The ITAT concurred that the issue under dispute was not at all covered by the provisions of Section 36(i)(vii) as this section deals with ‘bad debts written off’ by the assessee qua sundry debtors, which was not the case.
The ITAT opined that in the instant case, the assessee was claiming expenditure against debit notes raised by him against various suppliers, which, in his opinion, have become doubtful and hence allowable. Therefore, the admissibility of impugned expenditure was covered by the provisions of Section 37(1).
The Tribunal observed that the prime condition to claim the expenditure u/s 37(1) is that the expenditure, at the first instance, must have crystallized during the impugned AY before which the same could be claimed by the assessee and this factor, which was missing in the instant case.
It was found that the assessee could not produce any evidence to show that the suppliers refused to pay the outstanding amount or denied their liability in any manner which can lead to a conclusion that the impugned provision crystallized during the year. The relevant ledger extract revealed that the assessee himself has written off the same during Financial Year. It was also noted that the relevant portion of ‘Note No. 15’ of ‘Notes forming part of account’ attached to financial statements of relevant AY reads as under:-
“15(a) The Company has raised claims of Rs.6,99,57,965/- on the processing units for the rejections / damages to the fabrics. The company was in negotiation with parties to recover the amount. However, the company is of the opinion that Rs.5,30,47,066/- is doubtful of recovery. Accordingly, provisions is being made in the books of accounts.”
Thus the ITAT opined that the impugned expenditure, being mere provisions, did not crystallized during the year and hence not allowable to the assessee. The expenditure to be admissible, at the threshold, must be capable of being classified as an expenditure at the first instance and deduction of mere provisions / estimation could not be allowed to the assessee unless provided by the statute.
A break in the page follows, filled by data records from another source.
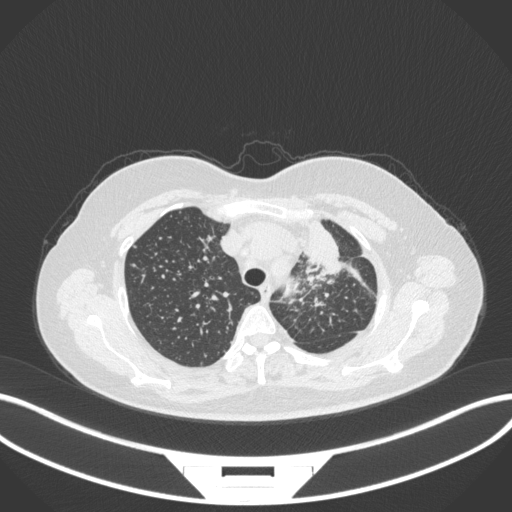
Chest CT, one axial slice. Position 263 of 348 along the scan axis. Reconstruction kernel B31f. 120 kVp. Lung window (W 1500 / L -600 HU). 512 × 512 image matrix. Female patient, age 49 years. From the clinical record (not read from this slice): clinical TNM (as recorded): T1c N0 M1.
Outlined on this slice (bounding box drawn by a radiologist):
- lung tumour (recorded histology: adenocarcinoma): bounding box (x1, y1, x2, y2) in pixels: (302, 218, 348, 282)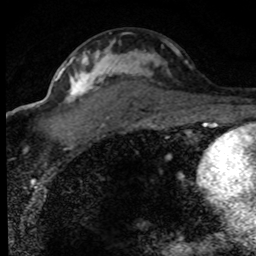
Breast MRI (dynamic contrast-enhanced), one axial slice. Position 45 of 80 along the scan axis. Cropped to one breast. Dynamic contrast-enhanced series, time point 2 of 8 at this slice position (early post-contrast). 1.5 T. TE 4.2 ms, TR 7.1 ms. 2 mm slice thickness. 256 × 256 image matrix. Female patient.
Structures marked on this image (semi-automatic segmentation, software-assisted and operator-edited):
- enhancing-tissue mask used for the functional tumour volume (all voxels passing the contrast-enhancement thresholds inside the analysis volume; usually the tumour): bounding box (x1, y1, x2, y2) in pixels: (55, 43, 188, 150)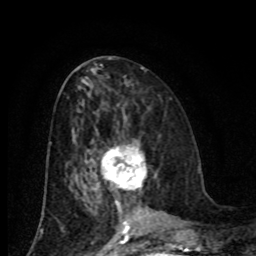
Breast MRI (dynamic contrast-enhanced), one axial slice; slice 39 of 80 in the series (ordered by position); cropped to one breast; dynamic contrast-enhanced series, time point 2 of 8 at this slice position (early post-contrast); 1.5 T; TE 4.2 ms, TR 7 ms; 256 × 256 image matrix, field of view 155 × 155 mm. Female patient.
Annotated regions visible in this slice (semi-automatically segmented with operator editing):
- enhancing-tissue mask used for the functional tumour volume (all voxels passing the contrast-enhancement thresholds inside the analysis volume; usually the tumour): bounding box [x1, y1, x2, y2] px = [101, 146, 156, 190]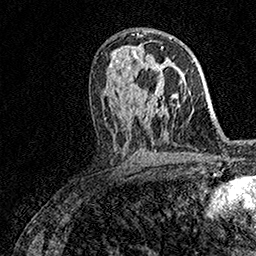
Breast MRI (dynamic contrast-enhanced), one axial slice; position 86 of 158 along the scan axis; cropped to one breast; dynamic contrast-enhanced series, time point 2 of 7 at this slice position (early post-contrast); 1.5 T; TE 3.5 ms, TR 7.2 ms; 1 mm slice thickness; 256 × 256 image matrix. Female patient.
Structures marked on this image (semi-automatic segmentation, software-assisted and operator-edited):
- enhancing-tissue mask used for the functional tumour volume (all voxels passing the contrast-enhancement thresholds inside the analysis volume; usually the tumour): box from (x=152, y=46) to (x=163, y=99) px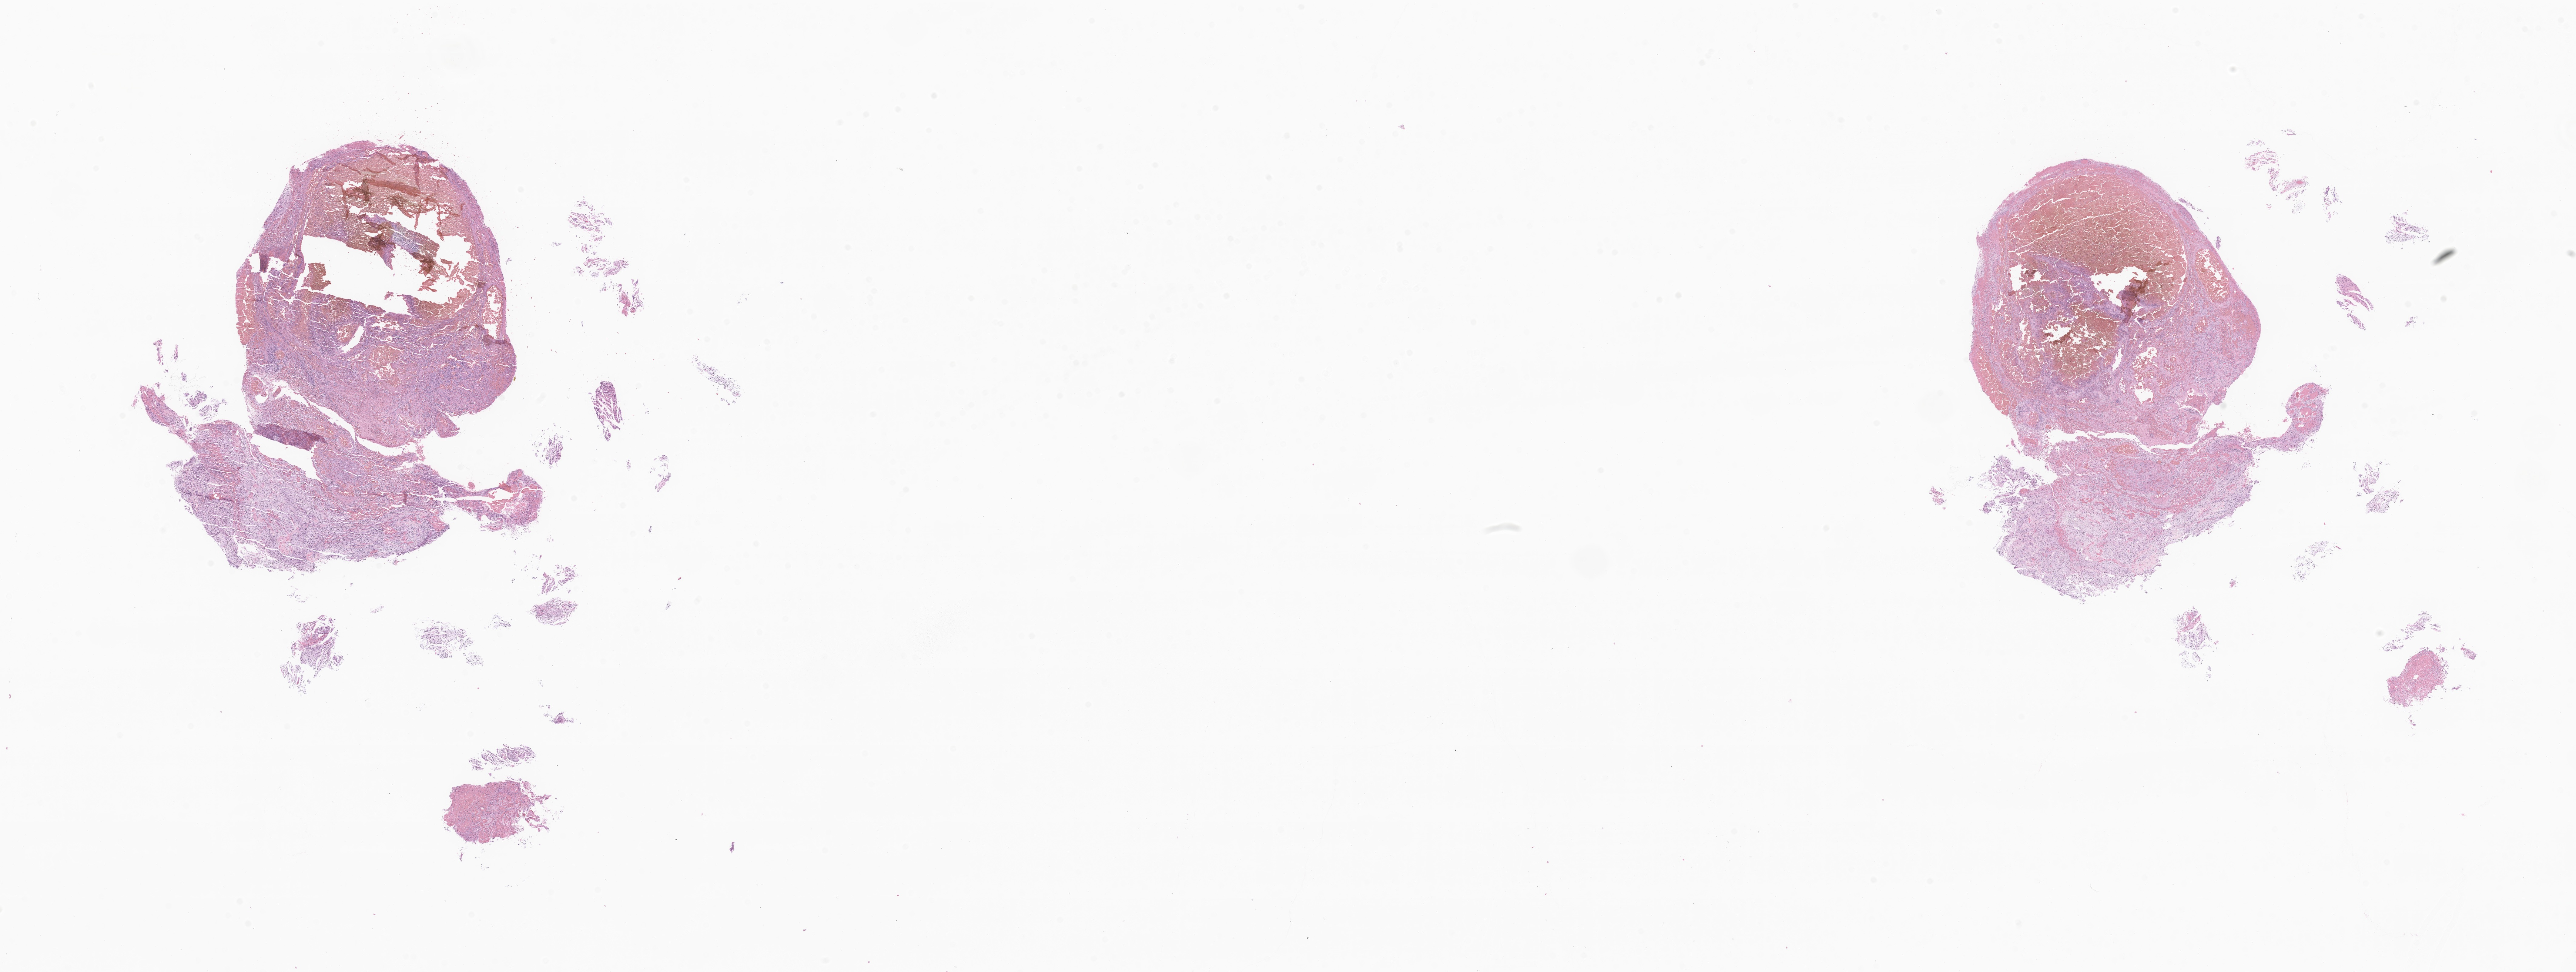
Whole-slide image, hematoxylin and eosin (H&E) stain of tumor tissue from the brain, low-resolution overview of the scanned area, about 35.8 x 13.5 mm; formalin-fixed paraffin-embedded section. Patient male; age 157 months (13 years 1 month).
Diagnosis (ICD-O-3 morphology term): Neoplasm, uncertain whether benign or malignant.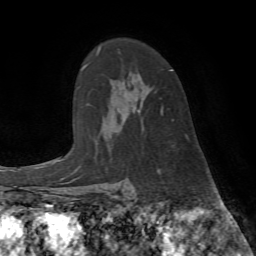
Breast MRI (dynamic contrast-enhanced), one axial slice. Slice 52 of 72 in the series (ordered by position). Cropped to one breast. Dynamic contrast-enhanced series, time point 2 of 7 at this slice position (early post-contrast). 1.5 T. TE 4.2 ms, TR 8.7 ms. 256 × 256 image matrix, field of view 180 × 180 mm. Female patient.
Structures marked on this image (semi-automatically segmented with operator editing):
- enhancing-tissue mask used for the functional tumour volume (all voxels passing the contrast-enhancement thresholds inside the analysis volume; usually the tumour): box from (x=161, y=70) to (x=174, y=120) px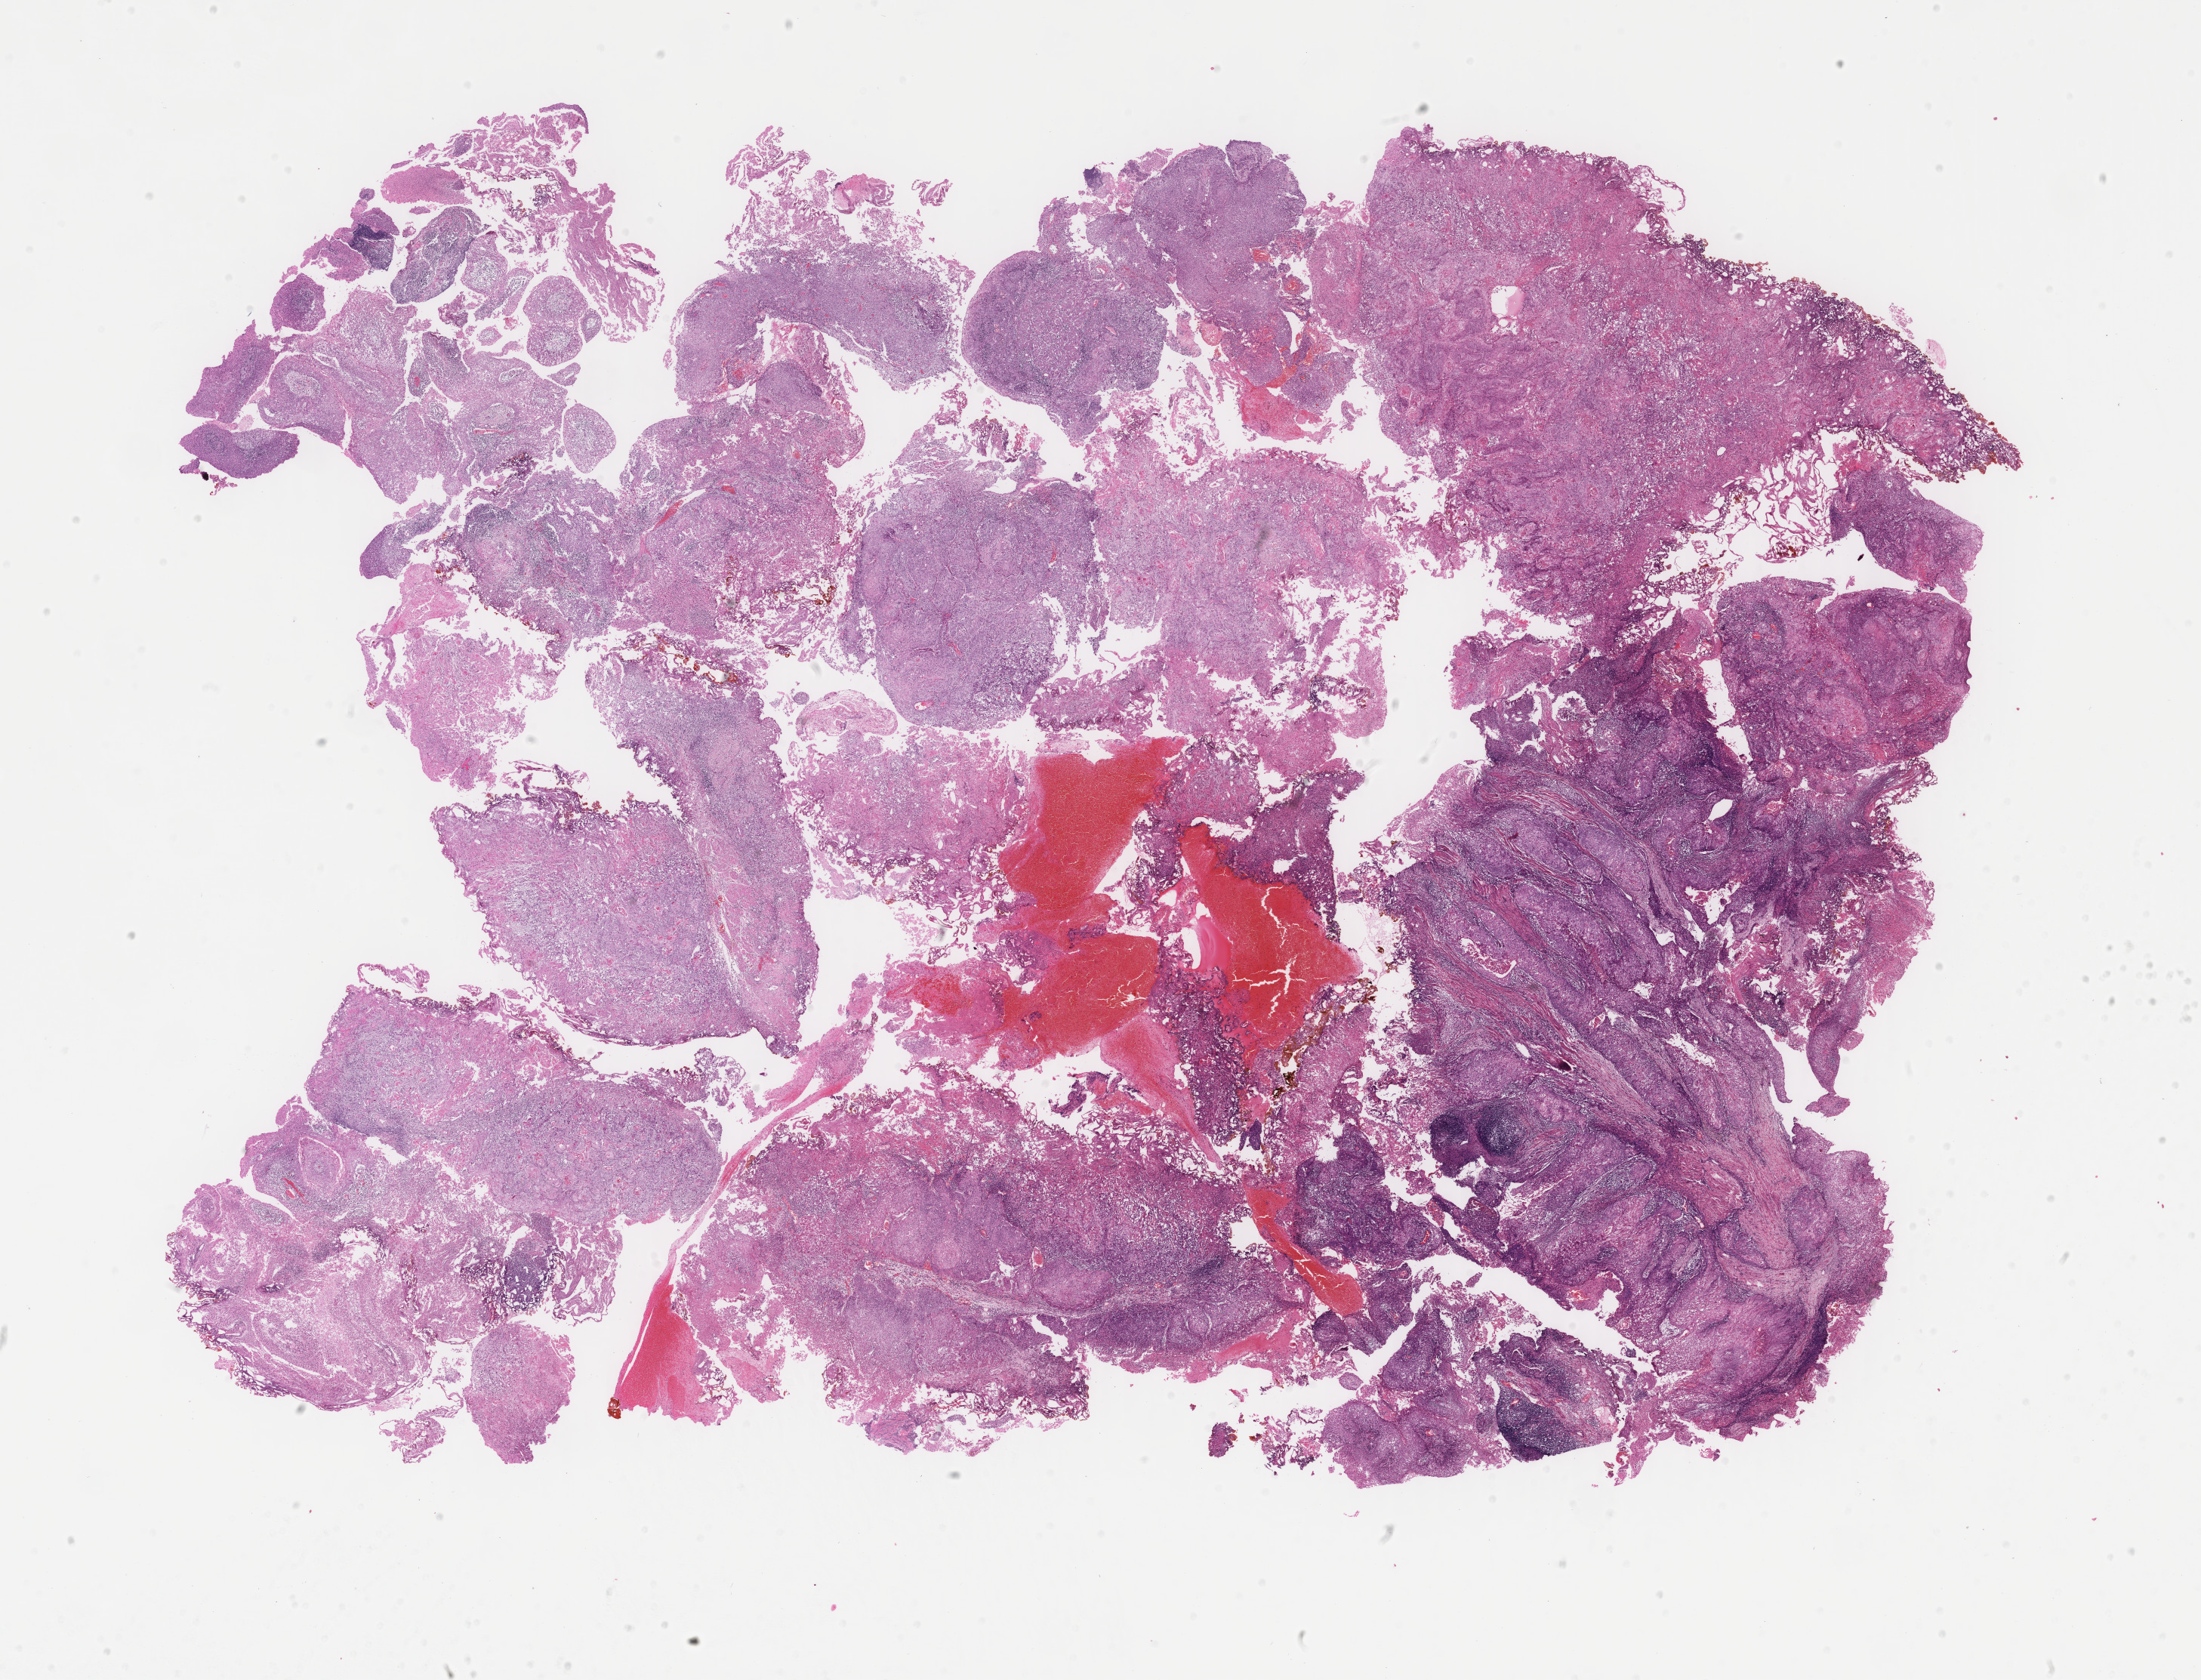
Digitized H&E tissue section (whole slide) — a low-resolution overview of the entire scanned area, about 23.1 x 17.7 mm (acquisition: 40x scan); formalin-fixed paraffin-embedded (FFPE) diagnostic section; sample: primary tumour, bladder. Patient: female, age at initial diagnosis 56 years. Histologic grade: high grade.
Diagnosis: Transitional cell carcinoma. AJCC pathologic stage: II.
On the same analogy, the same was not admissible either under Section 28(i).
The ITAT further observed that in all the case law relied by the assessee, there was no dispute as to the crystallization of expenses and those cases dealt with a situation where the expenditure itself, incurred by the assessee, was not in question and therefore, distinguishable with the present case in hand.
It was held that the impugned expenditure, being mere provisions, were not allowable to the assessee.